Once you reach the line that holds "ring mcp: (294, 893)" in the listing below, output it and every line after it through the line that holds "ring dip: (364, 881)", word for word.

------------------------------------

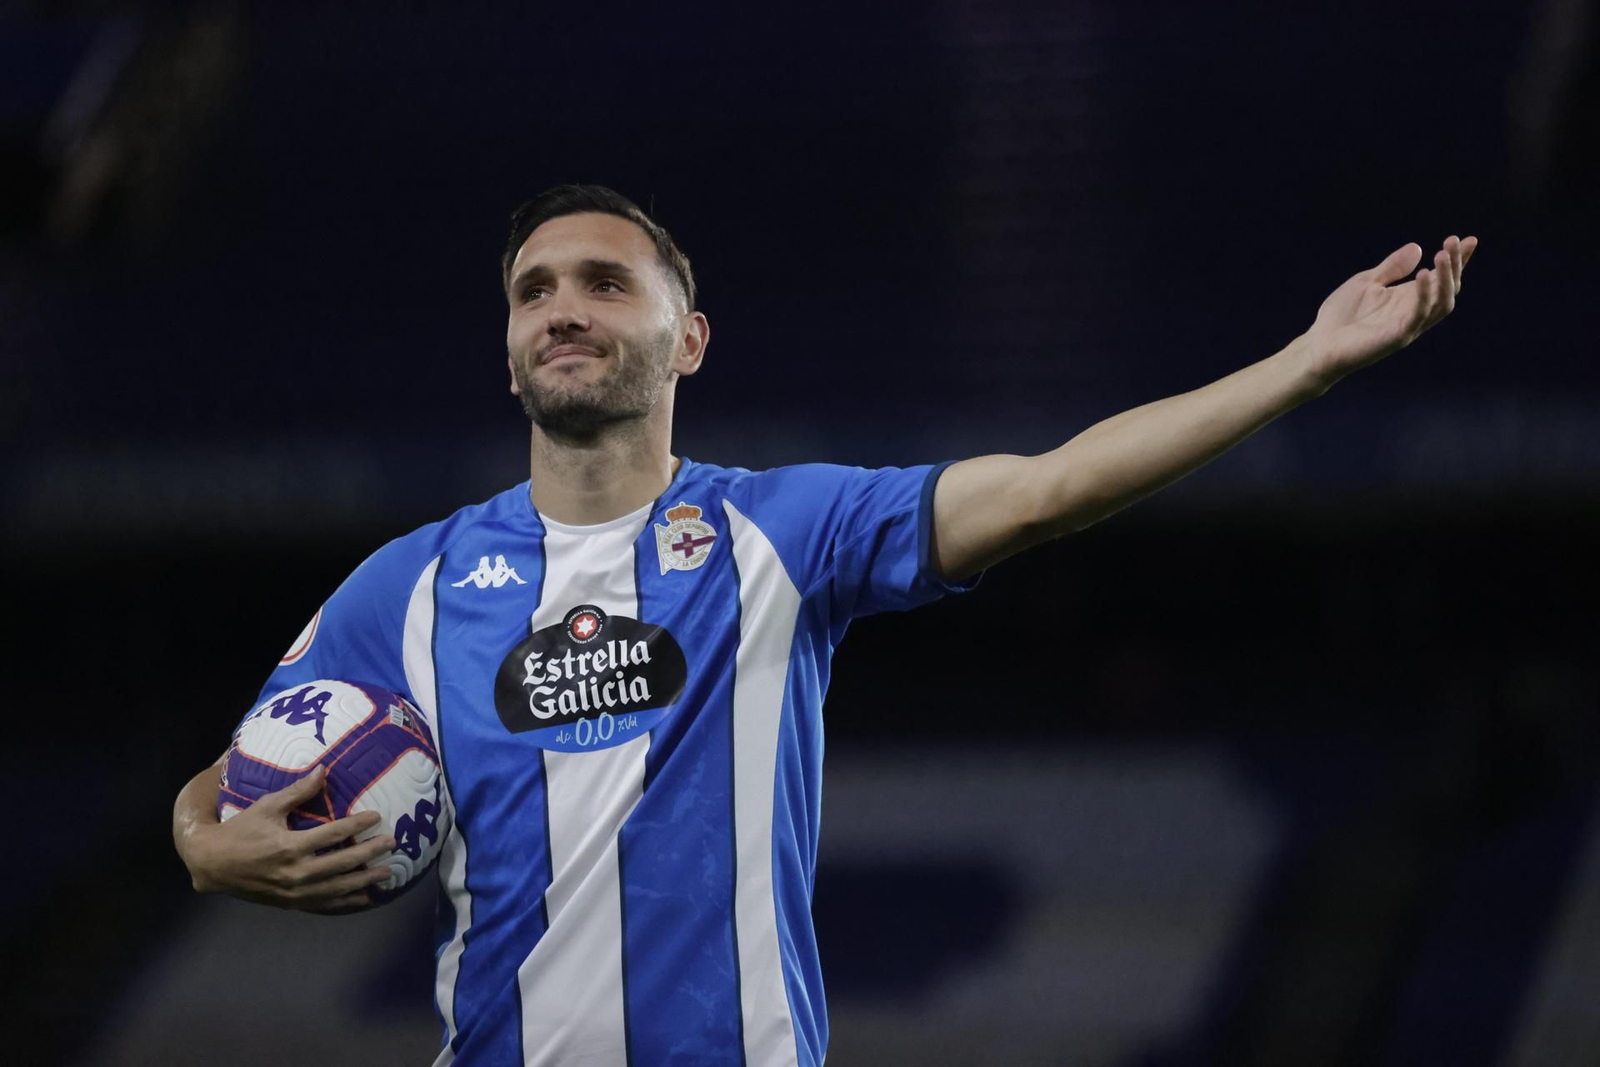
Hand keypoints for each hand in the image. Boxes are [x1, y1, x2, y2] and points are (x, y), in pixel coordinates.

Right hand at [188, 766, 395, 915]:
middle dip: (369, 854)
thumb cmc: (240, 830)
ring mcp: (294, 893)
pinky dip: (347, 904)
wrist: (212, 864)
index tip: (376, 816)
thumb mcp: (267, 807)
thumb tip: (324, 770)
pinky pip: (325, 906)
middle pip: (341, 864)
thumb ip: (298, 792)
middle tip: (392, 843)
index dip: (357, 825)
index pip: (332, 834)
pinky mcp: (291, 904)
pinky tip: (366, 899)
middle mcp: (294, 873)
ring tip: (388, 873)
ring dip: (364, 881)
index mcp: (289, 846)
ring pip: (337, 889)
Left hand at [1302, 235, 1477, 389]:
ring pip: (1441, 304)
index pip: (1440, 277)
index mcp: (1408, 298)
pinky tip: (1422, 275)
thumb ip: (1392, 267)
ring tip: (1443, 254)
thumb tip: (1418, 247)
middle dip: (1454, 265)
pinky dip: (1423, 296)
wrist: (1319, 345)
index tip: (1469, 239)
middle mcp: (1414, 312)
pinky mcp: (1396, 337)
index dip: (1457, 260)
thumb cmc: (1341, 316)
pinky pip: (1417, 316)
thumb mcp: (1367, 282)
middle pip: (1448, 289)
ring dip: (1445, 279)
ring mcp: (1408, 326)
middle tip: (1453, 242)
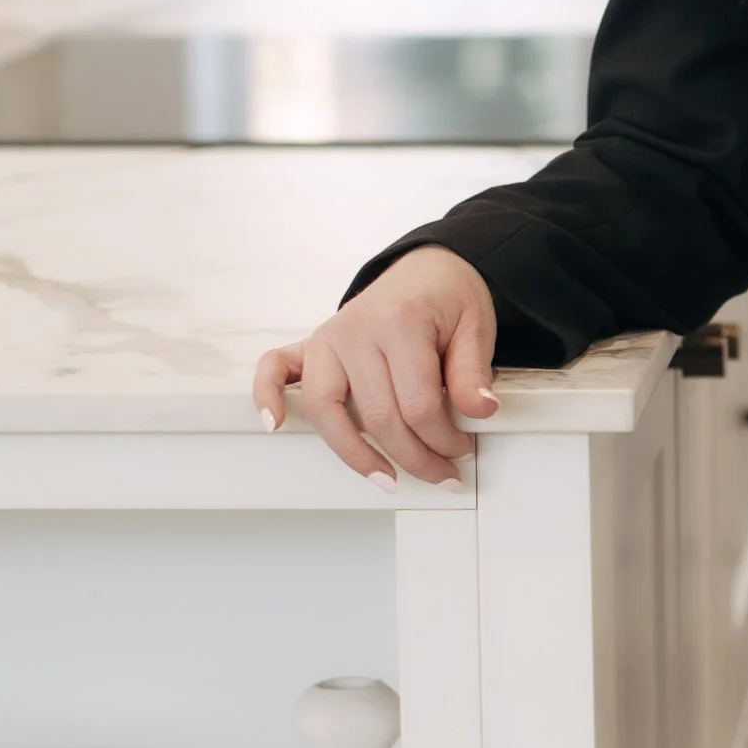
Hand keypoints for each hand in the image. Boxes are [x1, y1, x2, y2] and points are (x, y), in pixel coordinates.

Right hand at [253, 249, 499, 487]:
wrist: (428, 268)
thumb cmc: (449, 299)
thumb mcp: (476, 329)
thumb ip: (473, 373)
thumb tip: (480, 411)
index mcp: (399, 323)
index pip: (418, 404)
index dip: (444, 439)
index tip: (461, 450)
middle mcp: (355, 330)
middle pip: (378, 416)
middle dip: (415, 456)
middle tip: (443, 473)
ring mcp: (328, 338)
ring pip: (328, 410)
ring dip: (356, 454)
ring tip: (387, 479)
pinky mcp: (311, 344)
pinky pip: (275, 368)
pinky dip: (268, 396)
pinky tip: (276, 424)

------------------------------------

* Solution to the problem:
ring mcp: (294, 893)
pinky dip: (347, 904)
wrist: (212, 864)
index tip: (376, 816)
thumb mcp: (267, 807)
thumb tip: (324, 770)
pinky pip: (325, 906)
middle pip: (341, 864)
thumb ip: (298, 792)
middle tip: (392, 843)
index dip: (357, 825)
index pip: (332, 834)
pinky mcp: (291, 904)
pinky tip: (366, 899)
middle mcp: (294, 873)
ring tip: (388, 873)
ring dip: (364, 881)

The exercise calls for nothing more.